Momento de escuta revela a gravidade das violações sofridas pelos povos e comunidades tradicionais
Por Pe. Dário Bossi, assessor CEPAST - CNBB
De 3 a 5 de setembro, um grupo de bispos e assessores da Comissão Especial de Ecologia Integral e Mineração da Conferência Nacional dos Bispos do Brasil (CEEM-CNBB) encontraram-se em reunião presencial e também realizaram uma missão junto ao povo dos quilombos da Baía de Aratu e da Ilha da Maré, em Salvador (BA).
A missão foi preparada pelas pastorais sociais da Bahia, com participação do Conselho Pastoral dos Pescadores (CPP), Conselho Indigenista Missionário (CIMI), Comissão Pastoral da Terra (CPT) e da Cáritas. Estavam presentes também lideranças de povos indígenas e quilombolas do interior da Bahia, igualmente atingidas pelos grandes projetos de extrativismo predatório.
Na missão, os bispos e assessores visitaram os quilombos Boca do Rio, Passa Cavalo e Bananeiras, na Bahia, comunidades fortemente afetadas pelos impactos da indústria petroquímica e portuária.
Pela Comissão de Ecologia Integral e Mineração, estavam presentes o presidente e bispo da diocese de Livramento de Nossa Senhora (BA), dom Vicente de Paula Ferreira; o bispo de Sete Lagoas (MG), dom Francisco Cota de Oliveira, o bispo de São Gabriel da Cachoeira (AM), dom Edson Tasquetto Damian e o bispo de Floresta (PE), dom Gabriele Marchesi. Participaram também os assessores da Comissão, padre Dário Bossi, Moema Miranda e Roberto Malvezzi.

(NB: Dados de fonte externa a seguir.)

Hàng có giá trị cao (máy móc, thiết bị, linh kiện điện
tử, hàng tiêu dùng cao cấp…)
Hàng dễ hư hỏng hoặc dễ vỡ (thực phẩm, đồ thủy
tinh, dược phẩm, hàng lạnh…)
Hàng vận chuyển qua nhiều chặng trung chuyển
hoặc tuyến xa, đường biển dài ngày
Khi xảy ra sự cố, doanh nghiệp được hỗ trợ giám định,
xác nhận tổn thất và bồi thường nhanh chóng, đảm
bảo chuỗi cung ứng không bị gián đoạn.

“Eles são os produtores da miséria, e descarregam em cima das comunidades pesqueiras e nos chamam de miseráveis”
Processo de escuta
A Comissão fez um processo de escuta das denúncias e dores sofridas das comunidades, que se sentem ameaçadas, violadas em seu estilo de vida e consideradas invasoras e incômodas, apesar de serem habitantes ancestrais destas regiões.
“Eles são os produtores da miséria, e descarregam em cima das comunidades pesqueiras e nos chamam de miseráveis” – exclamou uma liderança local, ao apresentar o drama da comunidade para a comitiva. “Eu me desenvolvi na escola da vida. Não sei falar bonito, porque não me deram oportunidade. Mas tudo o que quero e queremos é liberdade para nossas comunidades” – acrescentou Aloísio, pescador da Ilha da Maré.
O presidente da Comissão, dom Vicente, afirmou que a experiência de conviver com as comunidades afetadas pelos grandes empreendimentos é uma escola de vida. “A gente veio como Comissão e sairemos mais fortalecido pelo vínculo afetivo com o exemplo e a resistência dos atingidos. Eles são irmãos cuidadores da Casa Comum, como nos pede a nossa Igreja”, disse.
Os bispos reafirmaram que há um modelo de desenvolvimento que está passando por cima das vidas, dos corpos das pessoas e da Casa Comum e comprometeram-se a escrever uma carta às autoridades e instituições responsáveis, fazendo ecoar a voz e os direitos das comunidades encontradas.
“Foi uma experiência dolorida, por descobrir o lado escondido da medalha do progresso, do desenvolvimento, que tem um lado podre. O que dói é a arrogância da indiferença, a capacidade de silenciar o sofrimento das pessoas. Não pensava que, depois de tantos anos de cristianismo, ainda a sociedade humana se pudesse basear sobre a arrogância e a força, sem nenhum respeito pelos pequenos” – considerou dom Gabriele Marchesi.
O bispo dom Edson Damian destacou a esperança que vem dos povos quilombolas e indígenas, que se organizam e mobilizam, reivindicando seus direitos. “São estes povos irmanados que vão salvar nosso país e a Ecologia Integral”, arrematou.
“Está sendo um grande aprendizado, pelos desafios que vemos. Não viemos aqui para trazer soluções, estamos aqui na perspectiva do Papa Francisco, que reconhece os protagonistas do território. Esta grande escuta nos faz sentir envolvidos com a causa destas pessoas e nos provoca a unir forças com estas comunidades. Perseverar e esperançar!” – afirmou dom Francisco Cota.
A Comissão planeja ainda convocar um encontro dos atingidos pelos grandes projetos, na Bahia, em 2025, ano da Campanha da Fraternidade sobre Ecologia Integral e do caminho da Igreja rumo à COP30, como momento de escuta e solidariedade com os povos que cuidam dos territórios e representam a principal solução à crise ambiental e climática.